··· Data to process

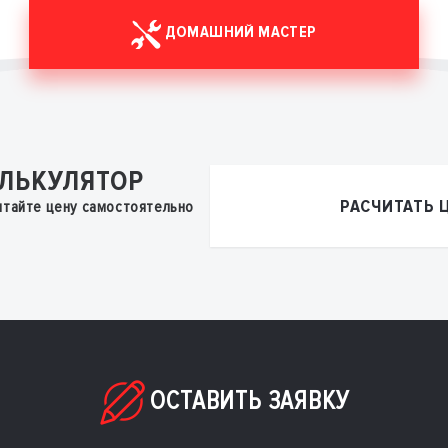
ДОМАШНИЙ МАСТЕР
ЛЬКУЛЯТОР
РАСЧИТАТЬ 
итайте цену самостоятельно
ОСТАВИТЬ ЗАЯВКУ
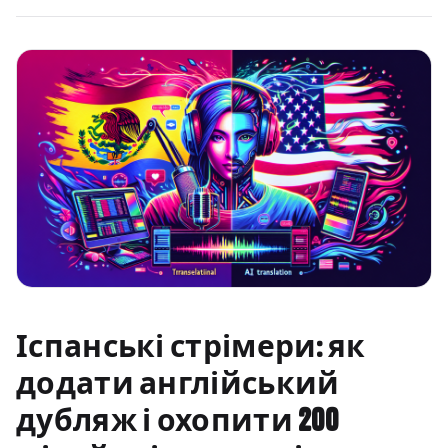
Іспанські стрімери: як
додати англійський
дубляж і охопити 200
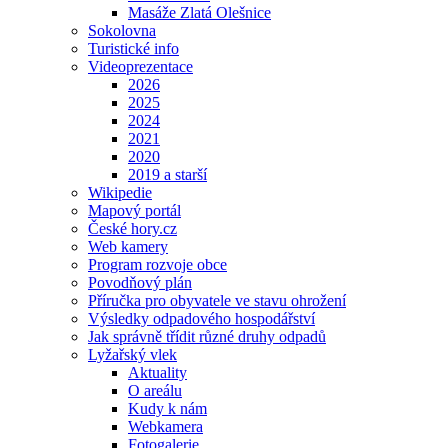
Masáže Zlatá Olešnice
Sokolovna
Turistické info
Videoprezentace
2026
2025
2024
2021
2020
2019 a starší
Wikipedie
Mapový portál
České hory.cz
Web kamery
Program rozvoje obce
Povodňový plán
Příručka pro obyvatele ve stavu ohrožení
Výsledky odpadového hospodářství
Jak správně třídit různé druhy odpadů
Lyžařský vlek
Aktuality
O areálu
Kudy k nám
Webkamera
Fotogalerie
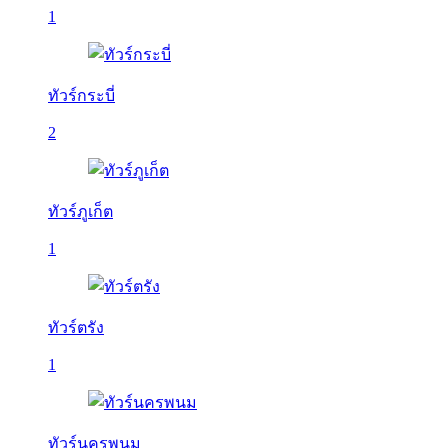
1
ทัวร์กระบี่
2
ทัวร์ภูเก็ต
1
ทัวร์ตรัง
1
ทัวร์นครพนม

······

Task objective:
Would you write out all of the records exactly, omitting the pictures?

Task answer:
ДОМАШНИЙ МАСТЕР
ЛЬКУЛЯТОР
РАСЧИТАТЬ 
итайте цену самостоятельно
ОСТАВИТЬ ЗАЯВКУ
Іспанські стрімери: як
додати англійський
дубляж і охопити 200
Masáže Zlatá Olešnice
Sokolovna
Turistické info
Videoprezentace
2026
2025
2024
2021
2020
2019 a starší
Wikipedie
Mapový portál
České hory.cz
Web kamery
Program rozvoje obce
Povodňový plán
Příručka pro obyvatele ve stavu ohrožení
Výsledky odpadového hospodářství
Jak správně třídit různé druhy odpadů
Lyžařský vlek
Aktuality
O areálu
Kudy k nám
Webkamera
Fotogalerie
1
ทัวร์กระบี่
2
ทัวร์ภูเก็ต
1
ทัวร์ตรัง
1
ทัวร์นครพนม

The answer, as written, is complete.